Directive:
In the passage on Vermont weather monitoring, what is the starting year of the Mt. Mansfield summit station's record?

Climate
The VMC Meteorological Monitoring Network
The Vermont Monitoring Cooperative (VMC) has been monitoring weather conditions in Vermont for over 20 years. VMC currently operates seven meteorological stations across a range of elevations and cover types, maintaining real-time data streams and archiving of long-term data.
Weather and climate are related but very different phenomena, weather being the condition of the atmosphere (precipitation, temperature, etc.) over the short term, while climate refers to longer-term trends and seasonal patterns. Without long-term weather records it would be impossible to tease out short term (i.e. yearly) anomalies from more ecologically significant climate trends, which makes this information critical to scientists and planners of all kinds. One of the complexities of climate analyses is the high degree of both temporal and spatial variability. Multiple VMC stations taking continuous measurements allow for the assessment of climate trends and patterns across the landscape.
The Data
Continuous meteorological observations are taken at seven VMC sites from the shores of Lake Champlain to slopes of Mt. Mansfield. Variables collected include wind speed and direction, air temperature, relative humidity, barometric pressure, solar irradiance, precipitation, and at Lake Champlain stations, water temperature. These variables are primarily logged as 15-minute averages. The longest record comes from the Mt. Mansfield summit station operated by the WCAX transmitter crew and supervised by the National Weather Service, dating back to 1954. Most of the other stations operated by the VMC began operation in the early to mid- 1990s.

Dataset excerpts:

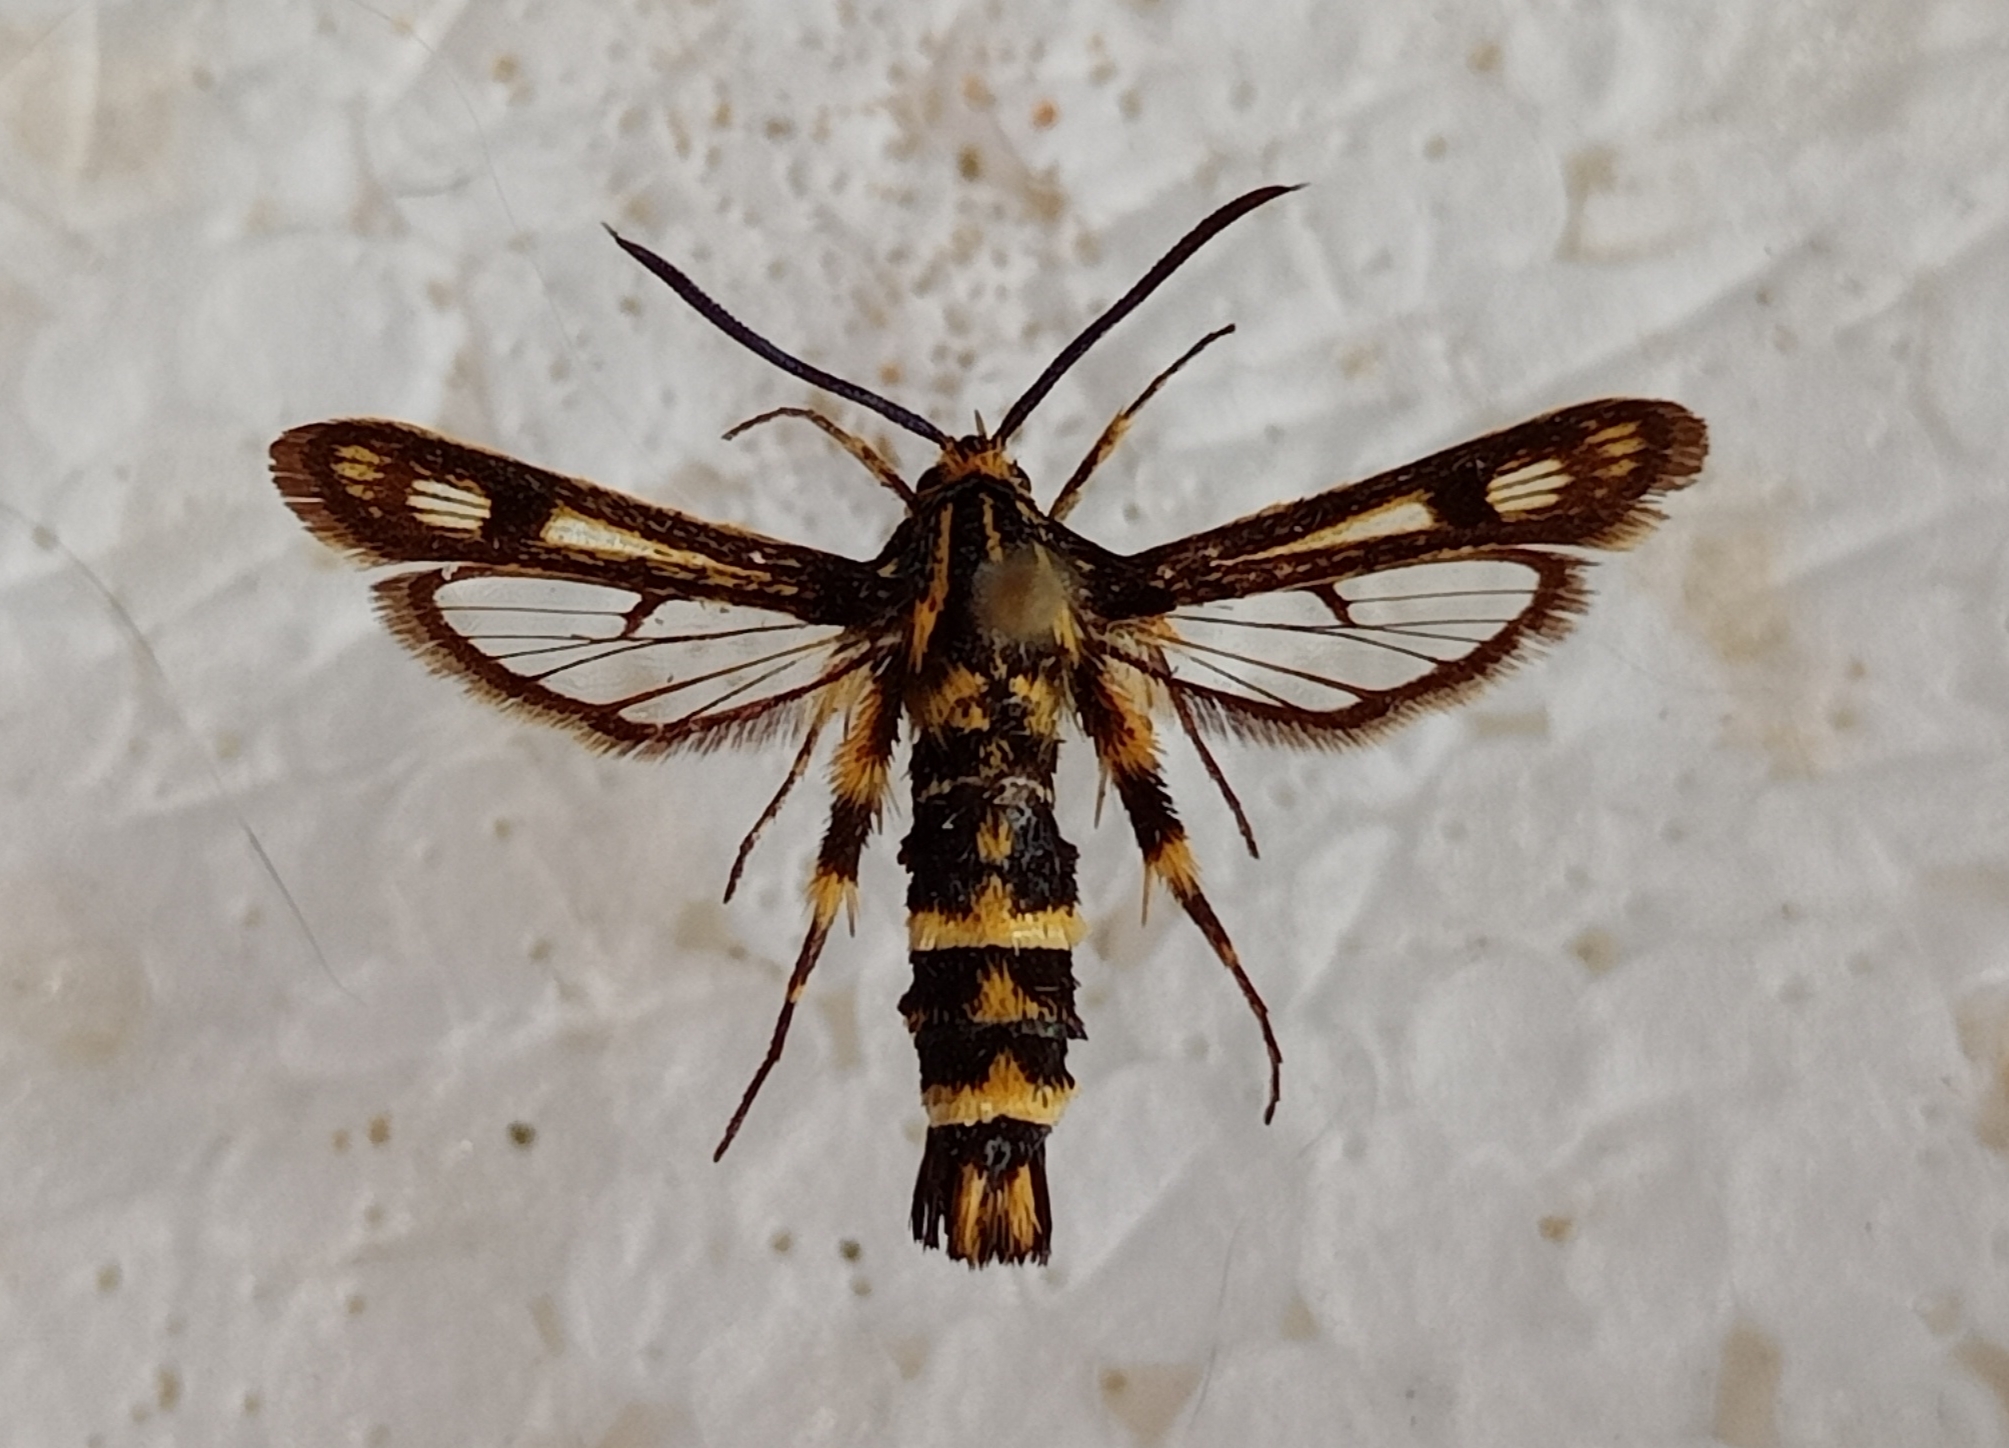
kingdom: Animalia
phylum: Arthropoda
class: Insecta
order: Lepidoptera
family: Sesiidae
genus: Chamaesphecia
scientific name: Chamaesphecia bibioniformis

* * *

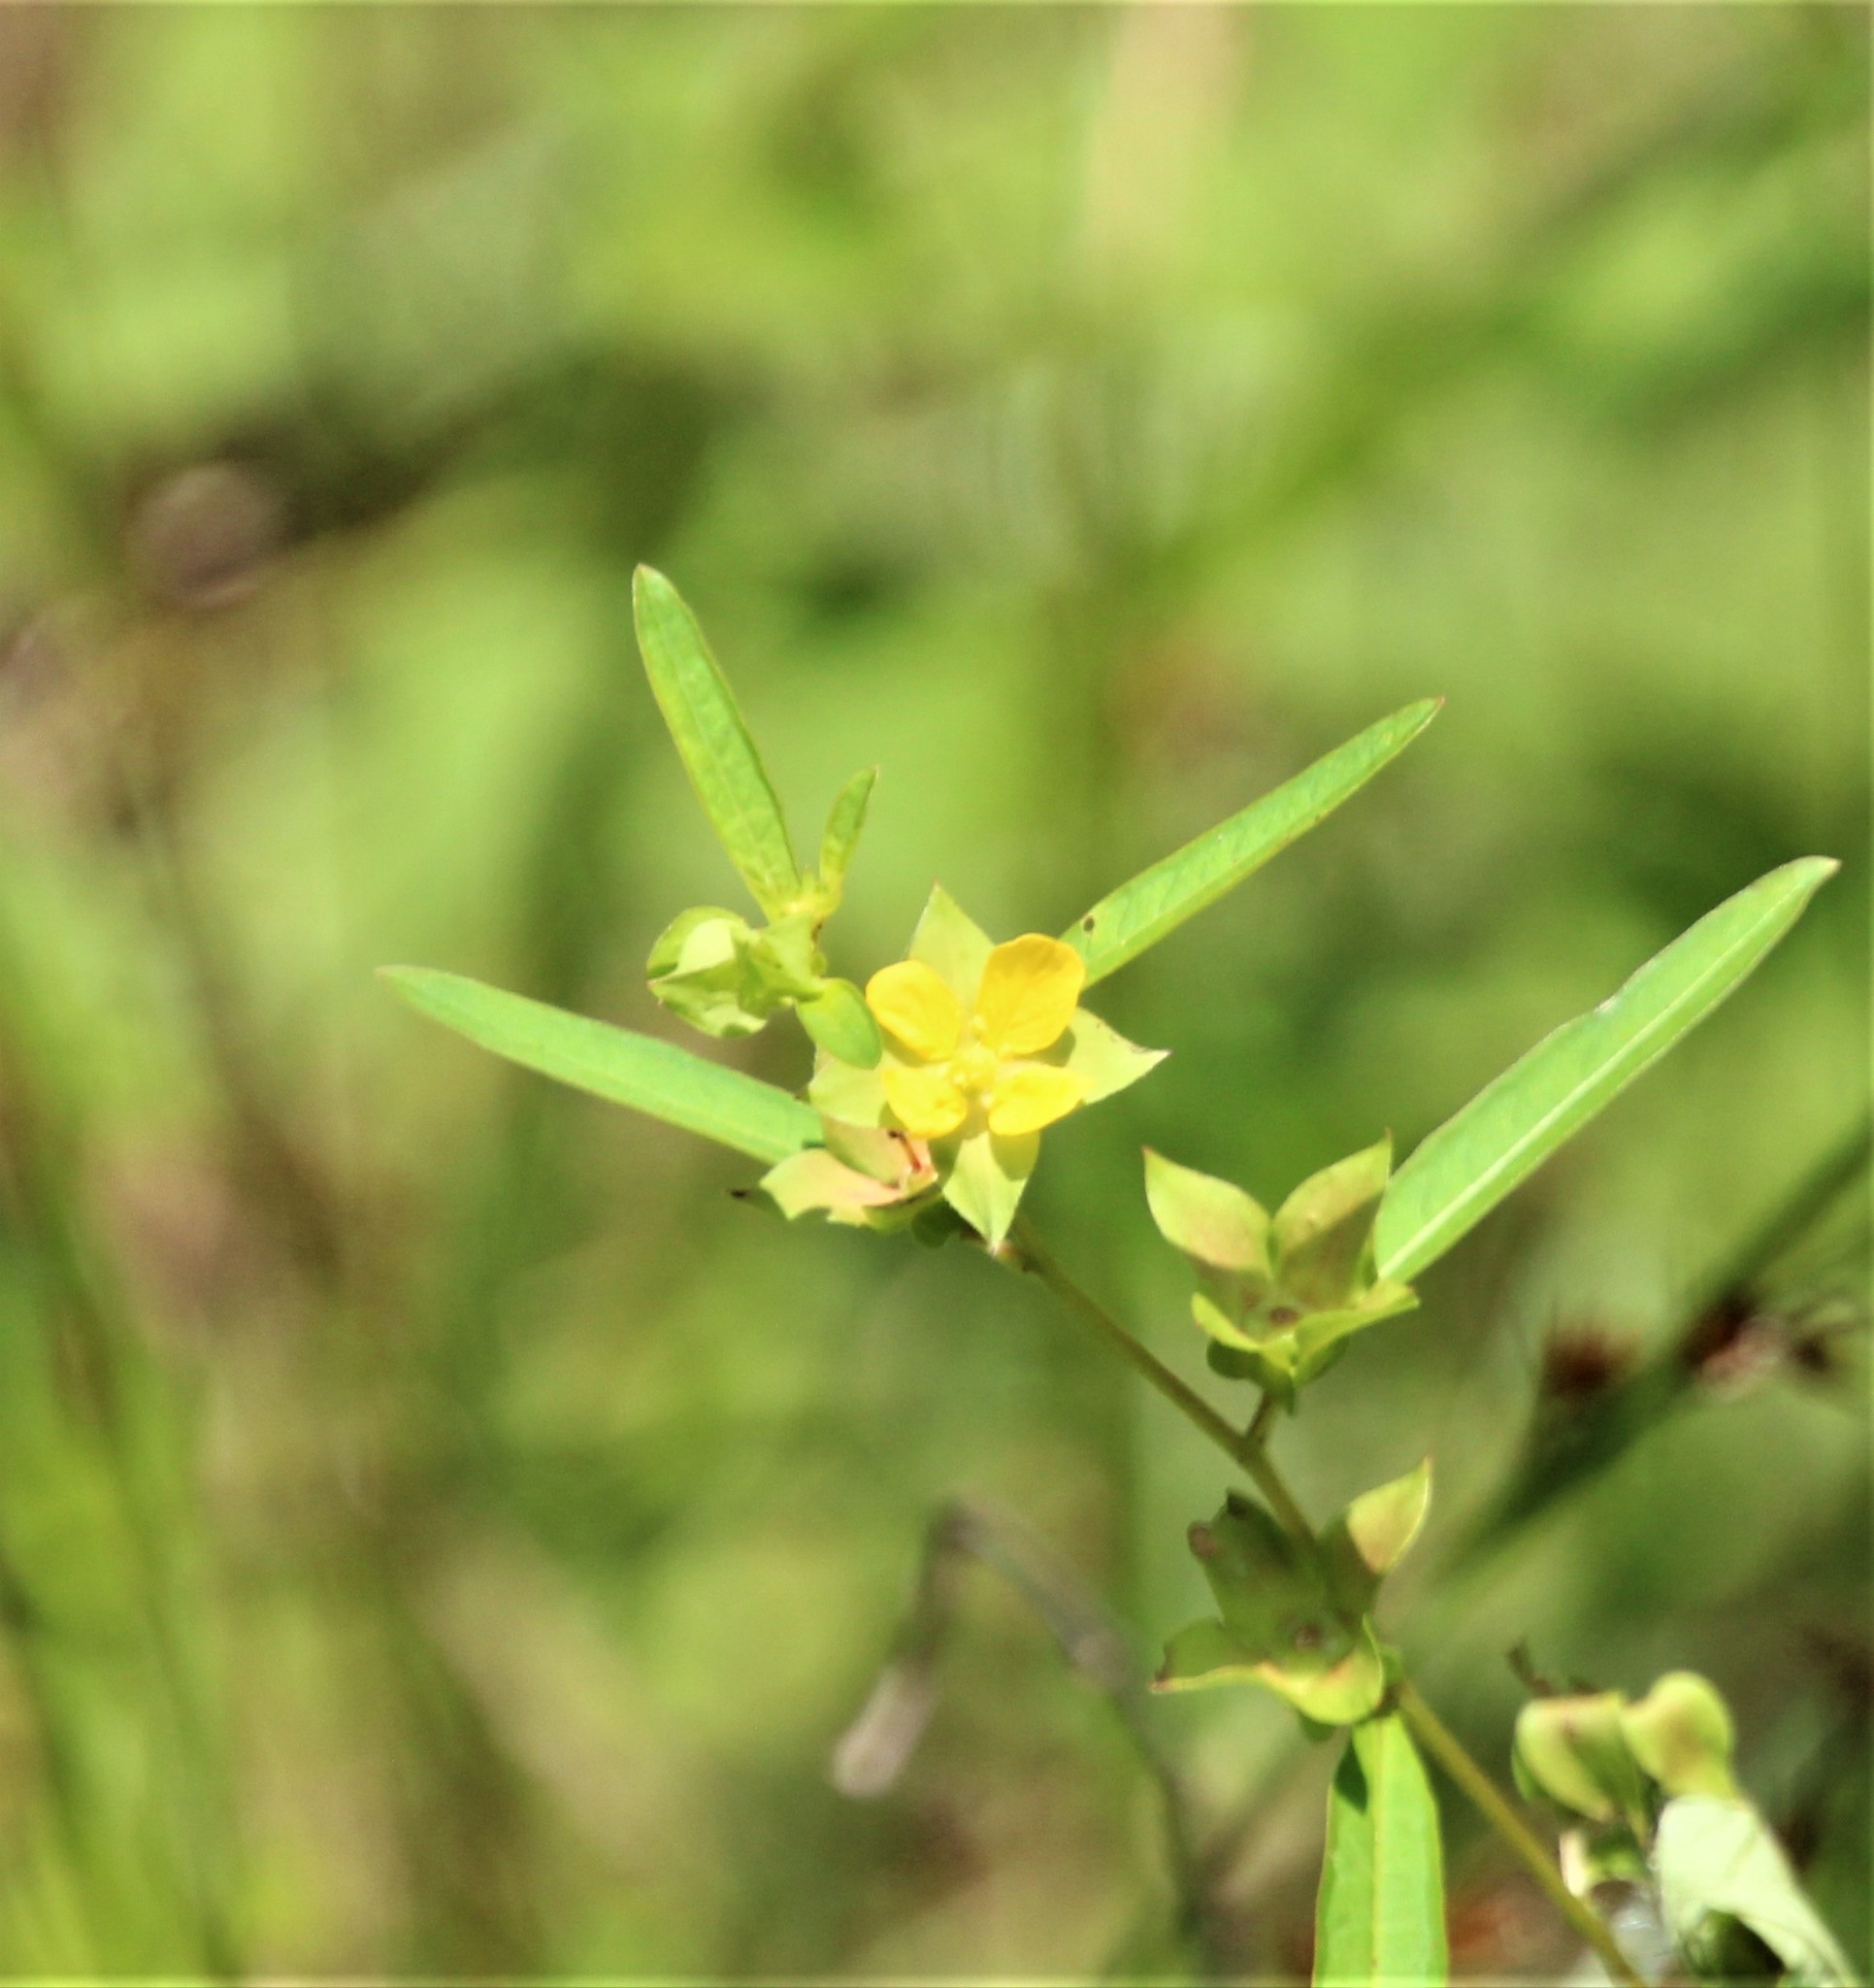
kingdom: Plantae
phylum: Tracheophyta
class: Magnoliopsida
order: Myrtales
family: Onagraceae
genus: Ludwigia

Task response:
1954